Exercise objective
Can you recast the items, from their start through the line containing "1. There is", as a Markdown table with the columns No. and Line, one row per line and blank lines omitted?

Records for processing
——————

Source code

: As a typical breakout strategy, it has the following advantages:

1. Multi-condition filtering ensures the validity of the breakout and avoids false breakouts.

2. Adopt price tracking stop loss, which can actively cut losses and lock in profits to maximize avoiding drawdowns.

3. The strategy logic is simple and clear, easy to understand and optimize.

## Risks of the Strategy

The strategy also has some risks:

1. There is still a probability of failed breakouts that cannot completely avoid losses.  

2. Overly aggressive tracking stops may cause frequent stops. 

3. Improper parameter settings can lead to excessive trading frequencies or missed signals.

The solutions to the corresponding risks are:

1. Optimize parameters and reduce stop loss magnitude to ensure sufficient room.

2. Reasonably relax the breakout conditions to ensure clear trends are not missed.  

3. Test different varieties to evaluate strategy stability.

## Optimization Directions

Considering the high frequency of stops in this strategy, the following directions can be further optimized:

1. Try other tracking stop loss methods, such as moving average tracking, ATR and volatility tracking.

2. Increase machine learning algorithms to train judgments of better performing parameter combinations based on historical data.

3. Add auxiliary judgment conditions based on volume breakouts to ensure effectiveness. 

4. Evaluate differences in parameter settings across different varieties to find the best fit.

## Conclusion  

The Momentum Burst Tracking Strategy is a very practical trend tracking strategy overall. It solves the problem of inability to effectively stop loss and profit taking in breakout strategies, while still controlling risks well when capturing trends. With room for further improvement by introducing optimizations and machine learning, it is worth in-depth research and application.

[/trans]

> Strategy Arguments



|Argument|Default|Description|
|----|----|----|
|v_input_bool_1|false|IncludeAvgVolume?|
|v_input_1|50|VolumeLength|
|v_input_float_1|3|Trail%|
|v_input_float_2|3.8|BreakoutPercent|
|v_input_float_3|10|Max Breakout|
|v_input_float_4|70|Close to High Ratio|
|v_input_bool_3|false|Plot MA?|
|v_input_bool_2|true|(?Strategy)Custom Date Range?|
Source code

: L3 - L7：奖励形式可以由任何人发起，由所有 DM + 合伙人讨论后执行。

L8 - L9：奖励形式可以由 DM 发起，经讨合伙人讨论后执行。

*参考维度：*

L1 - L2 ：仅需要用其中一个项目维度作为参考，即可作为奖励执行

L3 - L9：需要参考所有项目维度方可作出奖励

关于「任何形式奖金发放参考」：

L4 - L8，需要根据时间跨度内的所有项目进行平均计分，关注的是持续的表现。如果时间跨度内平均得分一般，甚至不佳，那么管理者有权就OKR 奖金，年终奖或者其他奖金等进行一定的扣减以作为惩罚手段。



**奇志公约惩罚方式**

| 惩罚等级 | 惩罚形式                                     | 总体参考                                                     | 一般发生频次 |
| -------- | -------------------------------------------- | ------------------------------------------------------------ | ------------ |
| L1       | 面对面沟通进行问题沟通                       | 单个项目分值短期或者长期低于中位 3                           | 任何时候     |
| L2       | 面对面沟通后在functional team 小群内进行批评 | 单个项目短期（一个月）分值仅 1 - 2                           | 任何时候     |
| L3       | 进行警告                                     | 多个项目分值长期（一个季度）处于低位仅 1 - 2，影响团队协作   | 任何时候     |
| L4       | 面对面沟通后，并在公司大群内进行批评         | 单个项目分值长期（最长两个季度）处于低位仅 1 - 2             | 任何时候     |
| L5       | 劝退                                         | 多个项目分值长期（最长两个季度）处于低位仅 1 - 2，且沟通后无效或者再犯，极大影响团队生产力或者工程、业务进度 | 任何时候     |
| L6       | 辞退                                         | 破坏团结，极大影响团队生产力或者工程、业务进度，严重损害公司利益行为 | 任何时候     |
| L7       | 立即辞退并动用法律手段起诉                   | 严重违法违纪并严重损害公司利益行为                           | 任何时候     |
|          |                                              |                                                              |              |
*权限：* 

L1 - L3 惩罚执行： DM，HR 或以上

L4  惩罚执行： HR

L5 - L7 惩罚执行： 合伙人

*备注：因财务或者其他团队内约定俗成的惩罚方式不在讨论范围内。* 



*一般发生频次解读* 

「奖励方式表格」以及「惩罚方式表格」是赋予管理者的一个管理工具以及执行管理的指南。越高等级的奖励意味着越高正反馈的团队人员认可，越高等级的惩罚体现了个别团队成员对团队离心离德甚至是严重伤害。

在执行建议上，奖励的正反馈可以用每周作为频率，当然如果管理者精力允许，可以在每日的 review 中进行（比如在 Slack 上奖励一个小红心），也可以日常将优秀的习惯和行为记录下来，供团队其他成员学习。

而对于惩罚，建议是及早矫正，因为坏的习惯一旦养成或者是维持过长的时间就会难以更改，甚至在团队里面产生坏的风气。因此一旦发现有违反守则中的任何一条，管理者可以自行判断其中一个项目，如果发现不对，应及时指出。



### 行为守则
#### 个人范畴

——————

Written answer
| No. | Line |
|---|---|
| 1 | Source code |
| 2 | : As a typical breakout strategy, it has the following advantages: |
| 3 | 1. Multi-condition filtering ensures the validity of the breakout and avoids false breakouts. |
| 4 | 2. Adopt price tracking stop loss, which can actively cut losses and lock in profits to maximize avoiding drawdowns. |
| 5 | 3. The strategy logic is simple and clear, easy to understand and optimize. |
| 6 | ## Risks of the Strategy |
| 7 | The strategy also has some risks: |
| 8 | 1. There is still a probability of failed breakouts that cannot completely avoid losses.   |